Mas, por uma coincidência do destino, resolvi visitar minha neta na semana passada. Quando entrei no uber, tomei um susto ao reconhecer o motorista. Era o Marquinho! Envelhecido, com cara de cansado, mas era ele.

Eu perguntei:

– Ué, Marquinho, você aqui? Achei que você tinha virado engenheiro. Minha neta me falou que você era dos melhores da sala.

Ele sorriu de volta e respondeu:

– Pois é, Siqueira, a vida dá voltas, né… Eu estava empregado, tudo indo bem, casei, tive filho… Mas aí veio a crise, né… A Lava Jato, o golpe, o Bolsonaro… A empresa que me contratou faliu, fui pra outra, faliu também… Tentei trabalhar por um tempo como autônomo mas também não deu certo. Minha mulher também tá desempregada, e com filho pra sustentar, tudo fica mais difícil, né… Acabou que eu tive que trabalhar com aplicativo… Uber, entrega, qualquer coisa…

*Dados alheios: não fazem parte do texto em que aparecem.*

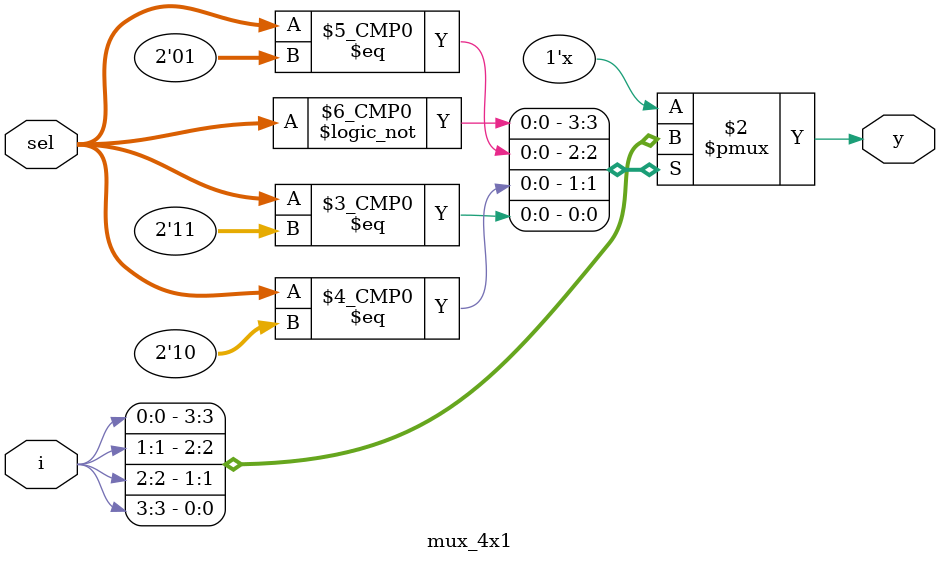
<source format=v>
module mux_4x1(i, sel, y);
  input [3:0] i;
  input [1:0] sel;
  output reg y;
  
  always@(*)  begin
    case(sel)
      
      2'b00: y=i[0];
      2'b01: y=i[1];
      2'b10: y=i[2];
      2'b11: y=i[3];
    endcase
  end
endmodule

</source>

O papo não rendeu muito. Ele parecia abatido, falava pouco, sempre baixinho… Aquele homem cheio de si que encontrei na faculdade da minha neta não existia mais..

Chegando no meu destino, desci do automóvel, me despedi e peguei o telefone dele. Falei que se tivesse vaga para porteiro eu o chamaria. Ele agradeceu e se foi.

Fui acompanhando o carro com o olhar até ele sumir no horizonte. Parei por um minuto, ajeitei o paletó e pensei:

“Não é que depois que a Dilma saiu o Brasil melhorou mesmo?”.